» Work instruction A
According to the phantom study excerpt, why would it be hard to do the static detector comparison during an actual clinical intervention?
» Work instruction B
In the phantom study excerpt, how many coils were used to treat the aneurysm?

» Page excerpt
++++
Figure 6 shows an example. The RS-240T phantom is placed underneath the table to simulate patient anatomical features and x-ray attenuation. The HRF is in the active field of the view making it the primary acquisition detector. The aneurysm was treated with 1 coil using the x-ray images from both the HRF and FPD detectors. The images from this study are presented in the results section.
Results
Static study setup: Figures 7A and 7B show the image of the PED acquired from the HRF detector and FPD, respectively.
Dynamic study setup: Figure 8 shows the digital subtraction angiography image obtained using the HRF detector indicating the aneurysm morphology and location. Figure 9A is a single image from a sequence and figure 9B is the corresponding background subtracted roadmap image showing the coil mass fully deployed into the aneurysm.
Figure 10 shows the digital subtraction angiography image obtained using the FPD detector indicating the aneurysm morphology and location. Figure 11A is a single image from a sequence and figure 11B is the corresponding background subtracted roadmap image showing the coil mass fully deployed into the aneurysm.
Discussion
The purpose of this work was to simulate x-ray clinical views of patient anatomy and treatment devices. 3D printed patient specific neurovascular phantoms combined with anatomical feature phantoms offer the advantage of simulating various patients with diseased anatomy. The dynamic and static study setup offer the advantage of simulating multiple clinical views with varying patient anatomy and treatment devices.
With the static study setup, images of a treatment device can be acquired using both detectors (HRF and FPD) with the same exposure, object magnification and field of view. As shown in figures 7A and 7B the view of the PED is similar to the one experienced in the clinic. To do this study in the clinic during an actual intervention would require additional images of the same object to be acquired at the cost of increased patient dose and operating time. Doing such a study with a large cohort of cases could be practically challenging. To do the study, sets of images such as these will be shown to clinicians for relative semi-quantitative scoring for both a static set as well as a dynamic set.
With the dynamic study setup, the visualization of diseased vasculature as seen from figures 8 and 11 and the treatment devices along with the anatomical features as seen from figures 10, and 13 come realistically close to an actual clinical intervention image considering that the figures shown here represent only one of the images in the sequences that will be viewed.
To establish clinical value, the simulated clinical views of the patient anatomy and treatment devices can be used for image comparison between the two detectors. For quantifying the clinical performance of imaging detectors, the images of the simulated views or sequences can be presented to blinded observers and the image quality can be evaluated based on criteria such as comfort level in visualization of vascular anatomy, and visibility of flow, micro catheter, device structures, etc.
++++
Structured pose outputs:

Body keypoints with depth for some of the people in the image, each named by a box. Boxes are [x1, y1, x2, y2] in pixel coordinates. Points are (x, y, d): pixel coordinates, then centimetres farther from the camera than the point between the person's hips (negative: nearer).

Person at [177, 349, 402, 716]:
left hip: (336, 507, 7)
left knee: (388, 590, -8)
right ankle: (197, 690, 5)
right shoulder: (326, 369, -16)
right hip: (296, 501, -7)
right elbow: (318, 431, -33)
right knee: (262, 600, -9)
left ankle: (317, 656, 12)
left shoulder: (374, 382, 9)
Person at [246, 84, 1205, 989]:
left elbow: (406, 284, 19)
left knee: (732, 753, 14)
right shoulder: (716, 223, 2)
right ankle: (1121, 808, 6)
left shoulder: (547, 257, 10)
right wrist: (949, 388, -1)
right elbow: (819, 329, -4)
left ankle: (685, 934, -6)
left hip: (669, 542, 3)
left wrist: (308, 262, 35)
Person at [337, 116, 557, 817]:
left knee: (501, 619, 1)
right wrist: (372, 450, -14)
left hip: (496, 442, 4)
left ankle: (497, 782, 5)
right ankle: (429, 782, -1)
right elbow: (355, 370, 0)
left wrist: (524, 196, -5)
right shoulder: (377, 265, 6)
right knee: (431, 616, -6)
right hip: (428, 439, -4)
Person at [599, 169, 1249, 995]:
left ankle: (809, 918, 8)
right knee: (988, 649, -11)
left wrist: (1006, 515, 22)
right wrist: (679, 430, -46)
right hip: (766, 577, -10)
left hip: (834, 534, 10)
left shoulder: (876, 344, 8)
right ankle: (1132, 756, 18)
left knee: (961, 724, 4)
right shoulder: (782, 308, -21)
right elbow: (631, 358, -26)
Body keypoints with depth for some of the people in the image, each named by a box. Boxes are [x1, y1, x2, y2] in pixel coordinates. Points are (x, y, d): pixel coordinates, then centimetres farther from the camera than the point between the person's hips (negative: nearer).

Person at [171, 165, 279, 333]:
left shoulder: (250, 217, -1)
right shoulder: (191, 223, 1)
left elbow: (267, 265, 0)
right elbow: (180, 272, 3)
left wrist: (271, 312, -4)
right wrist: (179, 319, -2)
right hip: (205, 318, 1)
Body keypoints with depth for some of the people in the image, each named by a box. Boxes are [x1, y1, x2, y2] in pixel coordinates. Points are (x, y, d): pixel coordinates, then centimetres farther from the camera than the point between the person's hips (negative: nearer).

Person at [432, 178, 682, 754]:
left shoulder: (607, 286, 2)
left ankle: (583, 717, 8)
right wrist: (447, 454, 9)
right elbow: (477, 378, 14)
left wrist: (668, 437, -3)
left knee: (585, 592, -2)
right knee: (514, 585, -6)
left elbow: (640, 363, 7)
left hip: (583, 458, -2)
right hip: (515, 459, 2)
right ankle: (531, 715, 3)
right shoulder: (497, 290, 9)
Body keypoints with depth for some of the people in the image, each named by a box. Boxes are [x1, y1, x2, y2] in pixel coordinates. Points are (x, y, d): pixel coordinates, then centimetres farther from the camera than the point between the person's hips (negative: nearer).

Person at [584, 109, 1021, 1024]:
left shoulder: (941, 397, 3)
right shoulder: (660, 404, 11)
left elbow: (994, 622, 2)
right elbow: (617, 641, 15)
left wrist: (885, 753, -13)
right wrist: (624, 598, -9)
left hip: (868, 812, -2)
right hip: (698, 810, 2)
++++
» Written answer A
Doing it during a real intervention would require acquiring additional images of the same object, which would increase patient dose and operating time. Doing this across a large cohort of cases could also be practically challenging.

» Written answer B
One coil.